Holz aus Deutschland letzte Lösung

Allerdings zeigt sich bei diesem Einsatz auch, mit welchen Problemen das Baureferat beim Volksbund aktuell zu kämpfen hat: Bauholz war nötig, um den Rundbau abzustützen, sodass das THW auf dem Dach schweres Gerät einsetzen kann.

Doch Holz für diesen Zweck war weit und breit nicht zu haben. Eine Lieferung über Hunderte von Kilometern aus Deutschland rettete schließlich den Einsatz und damit den Sanierungsbeginn. Ein Bagger, zwei Radlader und sechs weitere Baufahrzeuge nahmen die Arbeit auf.

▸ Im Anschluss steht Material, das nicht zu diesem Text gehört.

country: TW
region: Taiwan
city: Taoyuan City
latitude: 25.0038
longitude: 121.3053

Suche nach Firmen und Material

Ist das Material da, fehlen die Firmen – auch diese Erfahrung macht Daniela Lehmann derzeit an vielen Orten. „Nach Corona arbeiten die Unternehmen ihre vollen Auftragsbücher erst einmal ab“, sagt sie, während sie an den Vorbereitungen für die nächsten Arbeiten sitzt.Die Betonsanierung selbst muss noch warten.

Erst einmal wird der neue Dachaufbau hergestellt, auf dem ein wesentlich niedrigeres, pflegeextensives Gründach vorgesehen ist. Die Planung sieht die Fertigstellung noch in diesem Jahr vor, aber ob die avisierten 1,1 Millionen Euro tatsächlich verbaut werden können, hängt davon ab, ob sich Bieter finden.

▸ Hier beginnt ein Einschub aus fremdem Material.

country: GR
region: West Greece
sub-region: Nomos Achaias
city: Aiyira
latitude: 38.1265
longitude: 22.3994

Erst muss das Gebäude trocknen

In den kommenden Jahren muss das Gebäude trocknen, erst dann kann die Betonsanierung folgen. Weitere 200.000 Euro etwa wird das Großprojekt den Volksbund in den Folgejahren noch kosten.

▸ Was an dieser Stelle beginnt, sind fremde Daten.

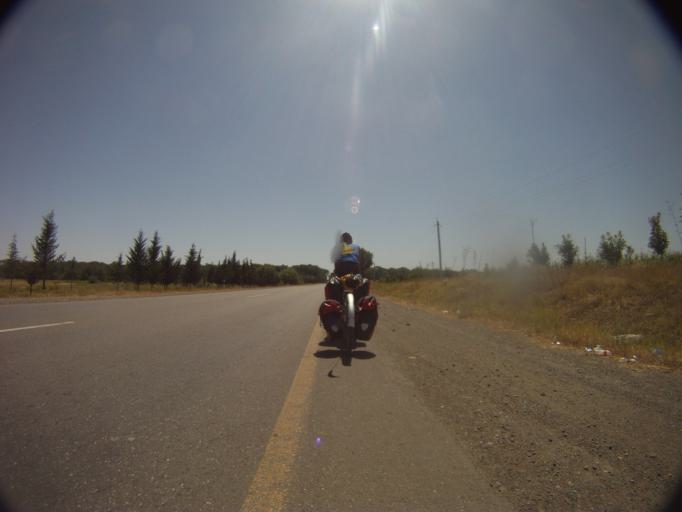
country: AZ
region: Tovuz
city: Qaraxanli
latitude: 41.0362
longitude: 45.5894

Einen ausführlichen Artikel zu den Problemen im Detail und den Vorgesprächen 2020 finden Sie in der Mitgliederzeitschrift FRIEDEN 2-2020 (S. 34-36) in der Mediathek.

Einblick in die Arbeit des Referats Bau geben auch:
ein Artikel in der Arbeitsbilanz 2021 (S. 8/9): „Wanderung auf schmalem Grat“ und
ein aktueller Reisebericht: „Italien: Innenansichten aus dem Referat Bau”

Bei einer Inspektionsreise durch Frankreich besuchte Volksbund-Generalsekretär Dirk Backen 15 Friedhöfe, darunter Mont-de-Huisnes: „Auf den Spuren deutsch-französischen Gedenkens”

 

Hintergrund

Seit 1963 ist der Volksbund für die Kriegsgräberstätte Mont-de-Huisnes verantwortlich. Sie liegt wenige Kilometer vom Mont-Saint-Michel, dem berühmten Wahrzeichen der Normandie, entfernt. In dem runden, zweigeschossigen Bau mit 34 Grufträumen stehen die Sarkophage von 11.956 Toten. 47 Meter ist der Durchmesser des Gebäudes, das zur letzten Ruhestätte für deutsche Soldaten des Zweiten Weltkrieges geworden ist.

Der Volksbund ist ein 1919 gegründeter gemeinnütziger Verein. Seine Arbeit finanziert er vor allem aus Mitgliedsbeiträgen und Spenden.